*TASK ITEM*.
Format every line of the records below as a JSON list of strings, one string per line, with blank lines skipped. Leave the picture lines out.
[DATASET Boundary: Start]
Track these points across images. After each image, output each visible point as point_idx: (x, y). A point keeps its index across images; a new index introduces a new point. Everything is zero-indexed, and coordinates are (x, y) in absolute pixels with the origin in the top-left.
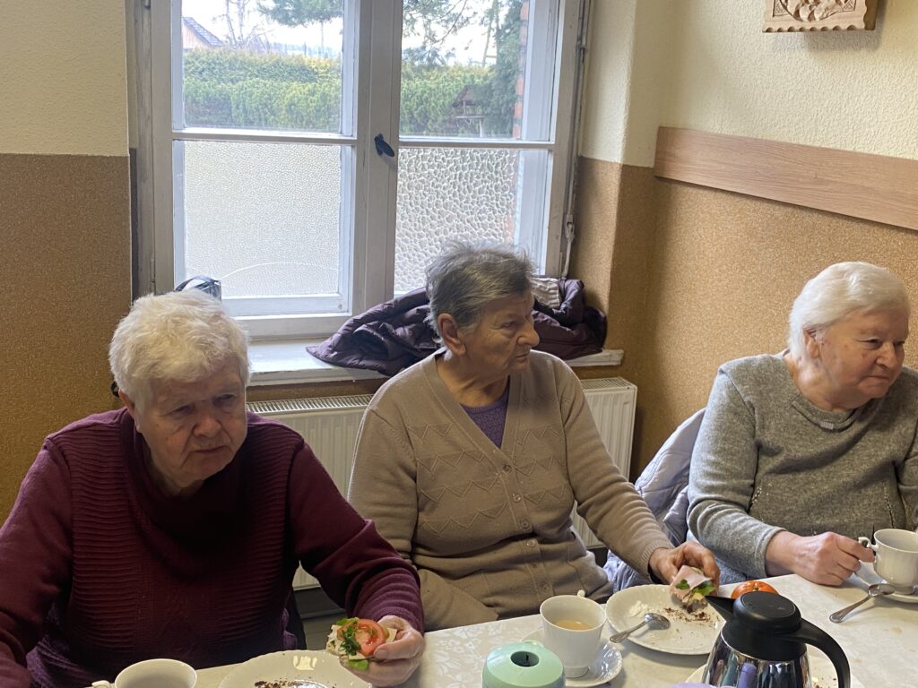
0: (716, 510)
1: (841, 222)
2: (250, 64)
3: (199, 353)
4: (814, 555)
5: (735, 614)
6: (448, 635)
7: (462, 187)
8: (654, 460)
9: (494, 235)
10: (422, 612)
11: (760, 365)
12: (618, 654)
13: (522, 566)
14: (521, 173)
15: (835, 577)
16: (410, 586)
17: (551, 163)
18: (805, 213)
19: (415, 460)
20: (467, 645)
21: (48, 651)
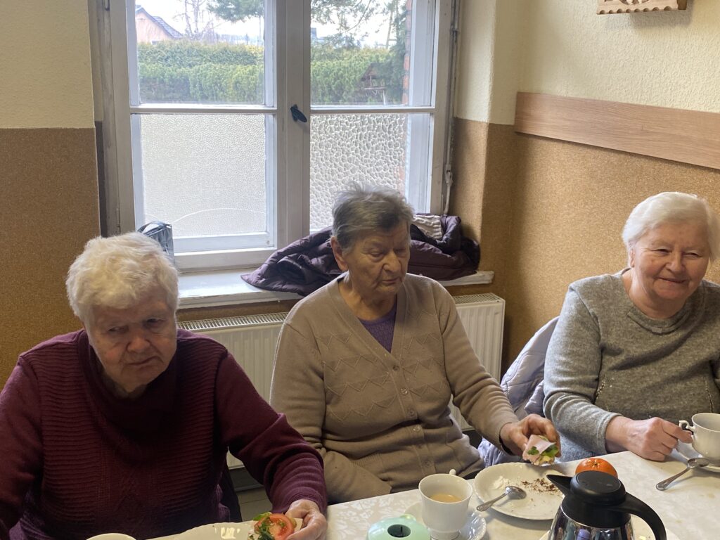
0: (565, 401)
1: (663, 165)
2: (205, 52)
3: (128, 286)
4: (643, 436)
5: (571, 490)
6: (347, 507)
7: (362, 144)
8: (517, 360)
9: (389, 182)
10: (326, 489)
11: (603, 283)
12: (483, 520)
13: (409, 447)
14: (409, 132)
15: (658, 453)
16: (316, 469)
17: (432, 124)
18: (634, 159)
19: (322, 363)
20: (361, 515)
21: (28, 526)
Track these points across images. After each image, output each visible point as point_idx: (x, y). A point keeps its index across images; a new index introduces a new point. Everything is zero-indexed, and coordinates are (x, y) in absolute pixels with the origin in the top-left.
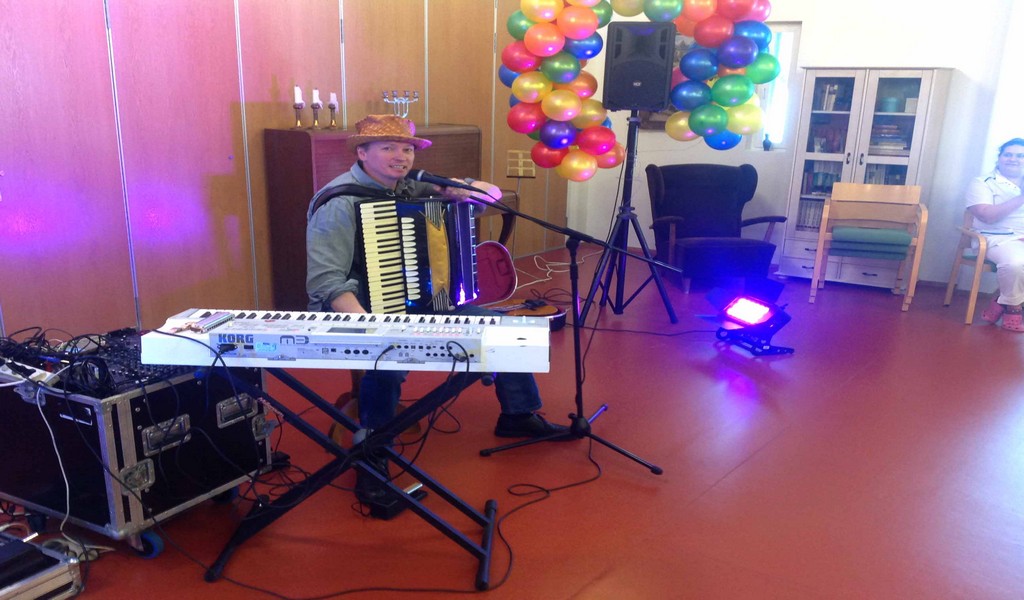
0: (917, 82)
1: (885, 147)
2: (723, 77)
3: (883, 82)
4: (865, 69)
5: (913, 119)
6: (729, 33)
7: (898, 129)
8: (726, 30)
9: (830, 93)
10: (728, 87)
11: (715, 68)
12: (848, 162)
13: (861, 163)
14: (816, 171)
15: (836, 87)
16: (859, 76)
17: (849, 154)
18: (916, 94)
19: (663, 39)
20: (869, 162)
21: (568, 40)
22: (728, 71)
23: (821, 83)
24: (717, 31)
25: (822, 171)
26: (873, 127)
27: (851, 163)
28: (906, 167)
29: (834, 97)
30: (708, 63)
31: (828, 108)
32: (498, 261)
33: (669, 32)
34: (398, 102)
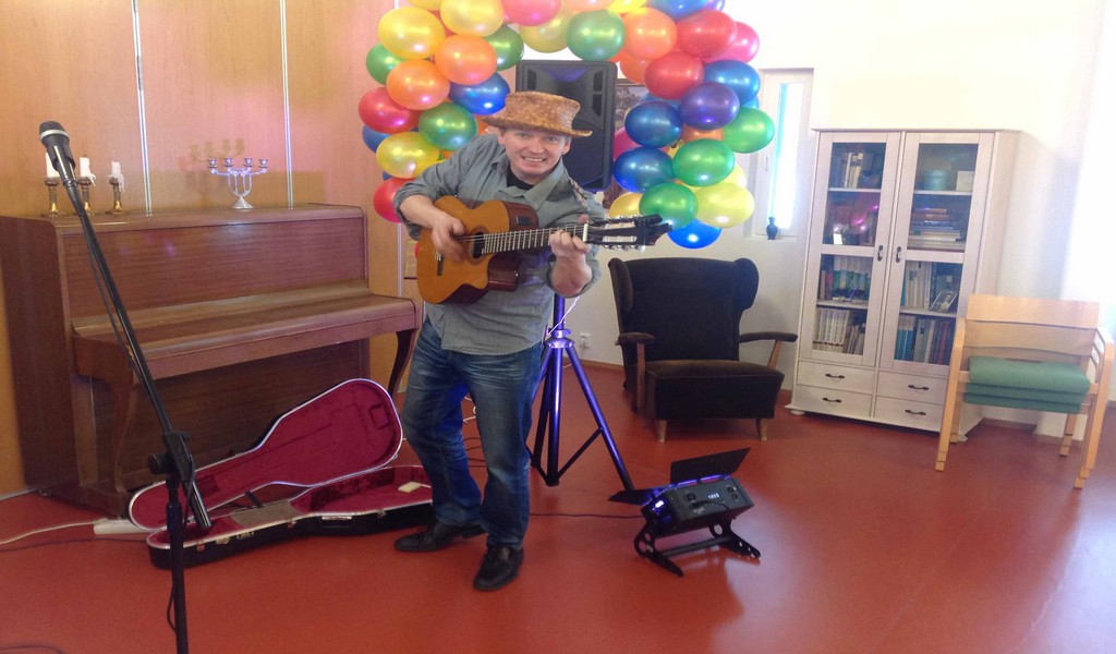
0: (972, 149)
1: (930, 238)
2: (691, 143)
3: (925, 150)
4: (900, 131)
5: (967, 200)
6: (696, 78)
7: (947, 213)
8: (691, 73)
9: (853, 164)
10: (696, 157)
11: (677, 129)
12: (880, 259)
13: (898, 260)
14: (837, 268)
15: (861, 156)
16: (891, 142)
17: (881, 248)
18: (971, 166)
19: (598, 86)
20: (908, 259)
21: (453, 86)
22: (697, 134)
23: (840, 150)
24: (678, 74)
25: (845, 268)
26: (913, 210)
27: (884, 260)
28: (961, 265)
29: (858, 169)
30: (666, 123)
31: (851, 186)
32: (373, 407)
33: (605, 74)
34: (235, 174)
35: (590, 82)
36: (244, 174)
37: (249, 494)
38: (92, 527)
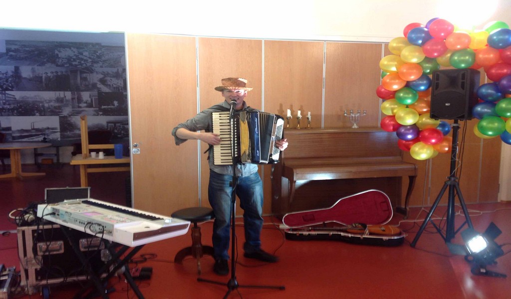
6: (509, 73)
8: (506, 71)
10: (504, 105)
11: (499, 94)
19: (463, 78)
21: (407, 82)
24: (500, 72)
32: (381, 202)
33: (466, 74)
34: (353, 115)
35: (460, 77)
36: (357, 115)
37: (324, 223)
38: (279, 226)
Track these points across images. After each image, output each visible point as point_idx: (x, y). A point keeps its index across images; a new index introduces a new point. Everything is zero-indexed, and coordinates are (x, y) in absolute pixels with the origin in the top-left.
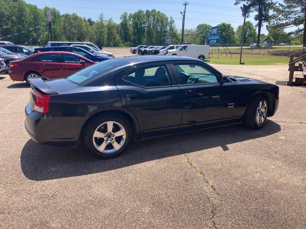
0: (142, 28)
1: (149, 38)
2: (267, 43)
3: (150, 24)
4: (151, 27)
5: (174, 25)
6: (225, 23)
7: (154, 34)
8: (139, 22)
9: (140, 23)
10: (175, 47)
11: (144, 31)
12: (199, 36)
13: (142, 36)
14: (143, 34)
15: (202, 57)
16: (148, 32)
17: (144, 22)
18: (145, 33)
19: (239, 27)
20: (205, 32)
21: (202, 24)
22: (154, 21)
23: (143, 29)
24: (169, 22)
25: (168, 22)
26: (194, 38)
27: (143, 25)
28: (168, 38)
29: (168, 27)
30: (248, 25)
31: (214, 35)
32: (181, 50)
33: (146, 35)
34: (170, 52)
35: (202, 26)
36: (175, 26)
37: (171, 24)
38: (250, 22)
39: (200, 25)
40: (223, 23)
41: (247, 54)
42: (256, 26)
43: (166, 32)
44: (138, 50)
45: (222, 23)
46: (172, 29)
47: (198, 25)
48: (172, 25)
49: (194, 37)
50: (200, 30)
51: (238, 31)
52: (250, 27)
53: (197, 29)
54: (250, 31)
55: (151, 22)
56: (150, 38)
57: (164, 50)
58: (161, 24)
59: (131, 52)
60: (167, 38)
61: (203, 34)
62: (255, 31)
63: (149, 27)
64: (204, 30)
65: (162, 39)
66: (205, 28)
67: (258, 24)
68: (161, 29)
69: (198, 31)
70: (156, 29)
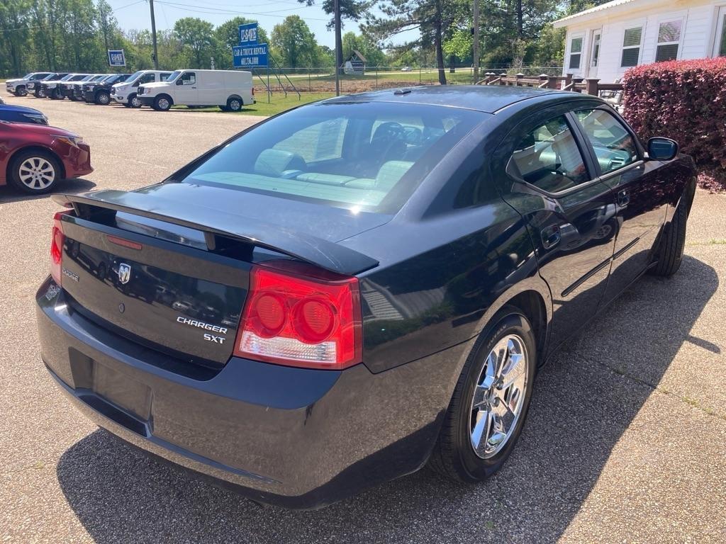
0: (18, 26)
1: (42, 51)
2: (353, 65)
3: (40, 15)
4: (46, 22)
5: (111, 19)
6: (244, 19)
7: (56, 42)
8: (5, 8)
9: (11, 10)
10: (157, 77)
11: (25, 33)
12: (184, 49)
13: (23, 47)
14: (25, 40)
15: (236, 99)
16: (40, 34)
17: (21, 7)
18: (30, 40)
19: (277, 29)
20: (197, 39)
21: (188, 19)
22: (51, 7)
23: (22, 28)
24: (95, 8)
25: (94, 12)
26: (173, 55)
27: (19, 18)
28: (116, 53)
29: (96, 23)
30: (295, 25)
31: (248, 45)
32: (179, 83)
33: (33, 46)
34: (150, 89)
35: (188, 24)
36: (116, 22)
37: (104, 16)
38: (298, 18)
39: (182, 21)
40: (238, 18)
41: (327, 91)
42: (330, 26)
43: (90, 36)
44: (32, 86)
45: (236, 16)
46: (107, 29)
47: (178, 20)
48: (108, 19)
49: (173, 51)
50: (185, 35)
51: (274, 39)
52: (300, 30)
53: (175, 30)
54: (302, 37)
55: (42, 10)
56: (48, 53)
57: (125, 84)
58: (74, 13)
59: (9, 91)
60: (111, 53)
61: (193, 44)
62: (312, 38)
63: (38, 21)
64: (195, 33)
65: (83, 55)
66: (196, 29)
67: (333, 22)
68: (75, 30)
69: (180, 37)
70: (61, 28)
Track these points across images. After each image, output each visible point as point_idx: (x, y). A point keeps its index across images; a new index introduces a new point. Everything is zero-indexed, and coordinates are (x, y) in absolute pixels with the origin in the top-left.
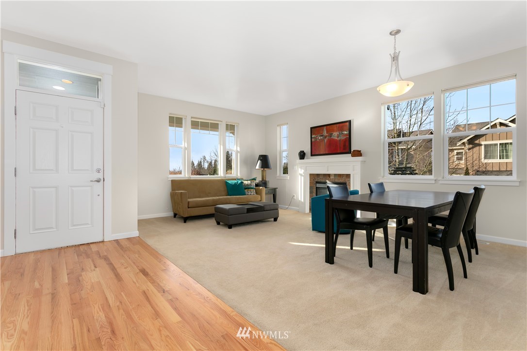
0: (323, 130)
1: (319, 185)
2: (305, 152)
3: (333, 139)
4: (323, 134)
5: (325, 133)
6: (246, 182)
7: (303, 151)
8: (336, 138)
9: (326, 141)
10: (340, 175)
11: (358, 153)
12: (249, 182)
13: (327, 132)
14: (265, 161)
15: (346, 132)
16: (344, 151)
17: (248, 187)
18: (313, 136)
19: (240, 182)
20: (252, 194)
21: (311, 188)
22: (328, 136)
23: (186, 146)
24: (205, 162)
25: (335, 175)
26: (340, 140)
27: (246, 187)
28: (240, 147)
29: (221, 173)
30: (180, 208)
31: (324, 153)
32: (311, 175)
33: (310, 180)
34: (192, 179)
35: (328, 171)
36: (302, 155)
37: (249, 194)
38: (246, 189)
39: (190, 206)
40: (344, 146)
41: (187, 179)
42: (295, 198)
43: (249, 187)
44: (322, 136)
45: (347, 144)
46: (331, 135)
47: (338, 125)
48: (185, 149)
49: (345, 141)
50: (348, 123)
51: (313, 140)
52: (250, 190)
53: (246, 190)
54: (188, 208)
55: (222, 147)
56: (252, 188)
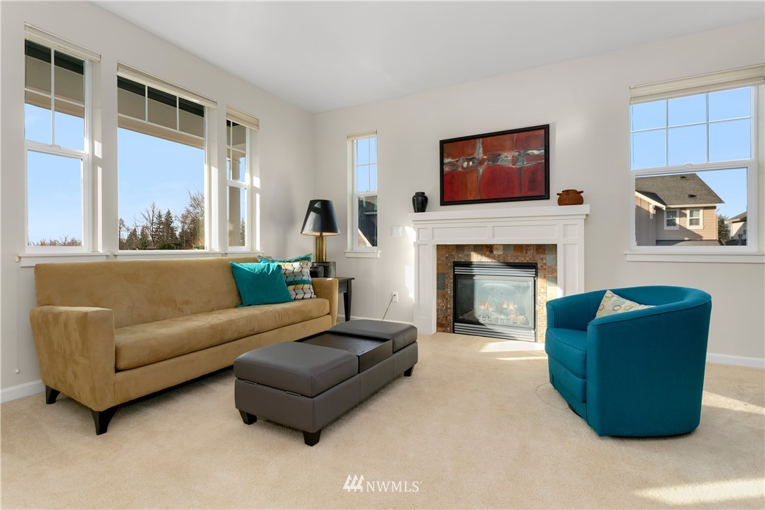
[DATASET Boundary: End]
*RESULT BELOW*.
[
  "Track these points across images. After each image, output each visible point as point_idx: (x, y). A point keeps its index across images; a new index introduces a new point. Everything is zero-indexed, and coordinates are (x, y) in absolute pixels with the origin in the top-left.",
  "0: (716, 510)",
  "1: (841, 222)",
  "2: (250, 64)",
  "3: (199, 353)",
  "4: (814, 555)",
  "5: (735, 614)",
  "6: (448, 635)",
  "7: (462, 187)",
  "8: (654, 460)",
  "9: (494, 235)",
  "10: (422, 612)",
  "11: (760, 365)",
  "12: (618, 654)",
  "13: (522, 566)",
  "14: (521, 173)",
  "15: (835, 577)",
  "16: (410, 586)",
  "17: (551, 163)",
  "18: (805, 213)",
  "19: (415, 460)",
  "20: (467, 645)",
  "21: (48, 651)",
  "0: (565, 401)",
  "1: (663, 165)",
  "2: (205, 52)",
  "3: (128, 286)",
  "4: (643, 436)",
  "5: (571, 490)",
  "6: (347, 507)",
  "7: (362, 144)",
  "8: (517, 360)",
  "9: (389, 182)",
  "10: (326, 489)",
  "11: (603, 283)",
  "12: (483, 520)",
  "13: (409, 447)",
  "14: (409, 132)",
  "15: (658, 453)",
  "16: (316, 469)",
  "17: (432, 124)",
  "18: (634, 159)",
  "19: (322, 363)",
  "20: (361, 515)",
  "21: (28, 526)",
  "Track these points across images. After each image, output each visible point as point_idx: (x, y). A point keeps its index across images; a new index introduces a new point. Everything is zero-indexed, and coordinates are (x, y) in absolute pixels with the origin in the top-left.",
  "0: (917, 82)",
  "1: (885, 147)",
  "2: (723, 77)",
  "3: (883, 82)",
  "4: (865, 69)",
  "5: (913, 119)",
  "6: (729, 33)",
  "7: (898, 129)",
  "8: (726, 30)",
  "9: (830, 93)",
  "10: (728, 87)",
  "11: (715, 68)",
  "12: (848, 162)",
  "13: (861, 163)",
  "14: (816, 171)",
  "15: (836, 87)",
  "16: (859, 76)",
  "17: (849, 154)",
  "18: (916, 94)",
  "19: (663, 39)",
  "20: (869, 162)",
  "21: (568, 40)",
  "22: (728, 71)",
  "23: (821, 83)",
  "24: (717, 31)",
  "25: (822, 171)",
  "26: (873, 127)",
  "27: (851, 163)",
  "28: (906, 167)",
  "29: (834, 97)",
  "30: (708, 63)",
  "31: (828, 108)",
  "32: (498, 261)",
  "33: (669, 32)",
  "34: (398, 102)",
  "0: (972, 149)",
  "1: (930, 238)",
  "2: (691, 143)",
  "3: (925, 150)",
  "4: (900, 131)",
  "5: (967, 200)",
  "6: (696, 78)",
  "7: (947, 213)",
  "8: (691, 73)",
  "9: (853, 164)",
  "10: (696, 157)",
  "11: (677, 129)",
  "12: (880, 259)",
  "13: (898, 260)",
  "14: (837, 268)",
  "15: (861, 156)",
  "16: (891, 142)",
  "17: (881, 248)",
  "18: (971, 166)",
  "19: (598, 86)",
  "20: (908, 259)",
  "21: (453, 86)",
  "22: (697, 134)",
  "23: (840, 150)",
  "24: (678, 74)",
  "25: (845, 268)",
  "26: (913, 210)",
  "27: (884, 260)",
  "28: (961, 265)",
  "29: (858, 169)",
  "30: (666, 123)",
  "31: (851, 186)",
  "32: (373, 407)",
  "33: (605, 74)",
  "34: (235, 174)",
  "35: (590, 82)",
  "36: (244, 174)",
  "37: (249, 494)",
  "38: (92, 527)",
  "6: (509, 73)",
  "8: (506, 71)",
  "10: (504, 105)",
  "11: (499, 94)",
  "19: (463, 78)",
  "21: (407, 82)",
  "24: (500, 72)",
  "32: (381, 202)",
  "33: (466, 74)",
  "34: (353, 115)",
  "35: (460, 77)",
  "36: (357, 115)",
  "37: (324, 223)",
  "38: (279, 226)",
  "Track these points across images. After each image, output each visible point as point_idx: (x, y). A point keeps its index across images; a new index introduces a new point. Everything is zero-indexed, and coordinates are (x, y) in absolute pixels with the origin in the top-left.",
  "0: (142, 28)",
  "1: (149, 38)",
  "2: (267, 43)",
  "3: (150, 24)",
  "4: (151, 27)",
  "5: (174, 25)",
  "6: (225, 23)",
  "7: (154, 34)",
  "8: (139, 22)",
  "9: (140, 23)",
  "10: (175, 47)",
  "11: (144, 31)",
  "12: (199, 36)",
  "13: (142, 36)",
  "14: (143, 34)",
  "15: (202, 57)",
  "16: (148, 32)",
  "17: (144, 22)",
  "18: (145, 33)",
  "19: (239, 27)",
  "20: (205, 32)",
  "21: (202, 24)",
  "22: (154, 21)",
  "23: (143, 29)",
  "24: (169, 22)",
  "25: (168, 22)",
  "26: (194, 38)",
  "27: (143, 25)",
  "28: (168, 38)",
  "29: (168, 27)",
  "30: (248, 25)",
  "31: (214, 35)",
  "32: (181, 50)",
  "33: (146, 35)",
  "34: (170, 52)",
  "35: (202, 26)",
  "36: (175, 26)",
  "37: (171, 24)",
  "38: (250, 22)",
  "39: (200, 25)",
  "40: (223, 23)",
  "41: (247, 54)",
  "42: (256, 26)",
  "43: (166, 32)",
  "44: (138, 50)",
  "45: (222, 23)",
  "46: (172, 29)",
  "47: (198, 25)",
  "48: (172, 25)",
  "49: (194, 37)",
  "50: (200, 30)",
  "51: (238, 31)",
  "52: (250, 27)",
  "53: (197, 29)",
  "54: (250, 31)",
  "55: (151, 22)",
  "56: (150, 38)",
  "57: (164, 50)",
  "58: (161, 24)",
  "59: (131, 52)",
  "60: (167, 38)",
  "61: (203, 34)",
  "62: (255, 31)",
  "63: (149, 27)",
  "64: (204, 30)",
  "65: (162, 39)",
  "66: (205, 28)",
  "67: (258, 24)",
  "68: (161, 29)",
  "69: (198, 31)",
  "70: (156, 29)",
  "0: (18, 26)",
  "1: (42, 51)",
  "2: (353, 65)",
  "3: (40, 15)",
  "4: (46, 22)",
  "5: (111, 19)",
  "6: (244, 19)",
  "7: (56, 42)",
  "8: (5, 8)",
  "9: (11, 10)",
  "10: (157, 77)",
  "11: (25, 33)",
  "12: (184, 49)",
  "13: (23, 47)",
  "14: (25, 40)",
  "15: (236, 99)",
  "16: (40, 34)",
  "17: (21, 7)",
  "18: (30, 40)",
  "19: (277, 29)",
  "20: (197, 39)",
  "21: (188, 19)",
  "22: (51, 7)",
  "23: (22, 28)",
  "24: (95, 8)",
  "25: (94, 12)",
  "26: (173, 55)",
  "27: (19, 18)",
  "28: (116, 53)",
  "29: (96, 23)",
  "30: (295, 25)",
  "31: (248, 45)",
  "32: (179, 83)",
  "33: (33, 46)",
  "34: (150, 89)",
  "35: (188, 24)",
  "36: (116, 22)",
  "37: (104, 16)",
  "38: (298, 18)",
  "39: (182, 21)",
  "40: (238, 18)",
  "41: (327, 91)",
  "42: (330, 26)",
  "43: (90, 36)",
  "44: (32, 86)",
  "45: (236, 16)",
  "46: (107, 29)",
  "47: (178, 20)",
  "48: (108, 19)",
  "49: (173, 51)",
  "50: (185, 35)",
  "51: (274, 39)",
  "52: (300, 30)",
  "53: (175, 30)",
  "54: (302, 37)",
  "55: (42, 10)",
  "56: (48, 53)",
  "57: (125, 84)",
  "58: (74, 13)",
  "59: (9, 91)",
  "60: (111, 53)",
  "61: (193, 44)",
  "62: (312, 38)",
  "63: (38, 21)",
  "64: (195, 33)",
  "65: (83, 55)",
  "66: (196, 29)",
  "67: (333, 22)",
  "68: (75, 30)",
  "69: (180, 37)",
  "70: (61, 28)",
  "Track these points across images. After each image, output each visible point as point_idx: (x, y). A point keeps its index across images; a new index introduces a new point. Everything is zero-indexed, and coordinates are (x, y) in absolute pixels with the origin in the top-left.",
  "0: (323, 130)",
  "1: (319, 185)",
  "2: (305, 152)",
  "3: (333, 139)",
  "4: (323, 134)",
  "5: (325, 133)",
  "6: (246, 182)",
  "7: (303, 151)",
  "8: (336, 138)",
  "9: (326, 141)",
  "10: (340, 175)",
  "11: (358, 153)",
  "12: (249, 182)",
  "13: (327, 132)",
  "14: (265, 161)",
  "15: (346, 132)",
  "16: (344, 151)",
  "17: (248, 187)",
  "18: (313, 136)",
  "19: (240, 182)",
  "20: (252, 194)",
  "21: (311, 188)",
  "22: (328, 136)",
  "23: (186, 146)",
  "24: (205, 162)",
  "25: (335, 175)",
  "26: (340, 140)",
  "27: (246, 187)",
  "28: (240, 147)",
  "29: (221, 173)",
  "30: (180, 208)",
  "31: (324, 153)",
  "32: (311, 175)",
  "33: (310, 180)",
  "34: (192, 179)",
  "35: (328, 171)",
  "36: (302, 155)",
  "37: (249, 194)",
  "38: (246, 189)",
  "39: (190, 206)",
  "40: (344, 146)",
  "41: (187, 179)",
  "42: (295, 198)",
  "43: (249, 187)",
  "44: (322, 136)",
  "45: (347, 144)",
  "46: (331, 135)",
  "47: (338, 125)",
  "48: (185, 149)",
  "49: (345, 141)",
  "50: (348, 123)",
  "51: (313, 140)",
  "52: (250, 190)",
  "53: (246, 190)",
  "54: (188, 208)",
  "55: (222, 147)",
  "56: (252, 188)"
]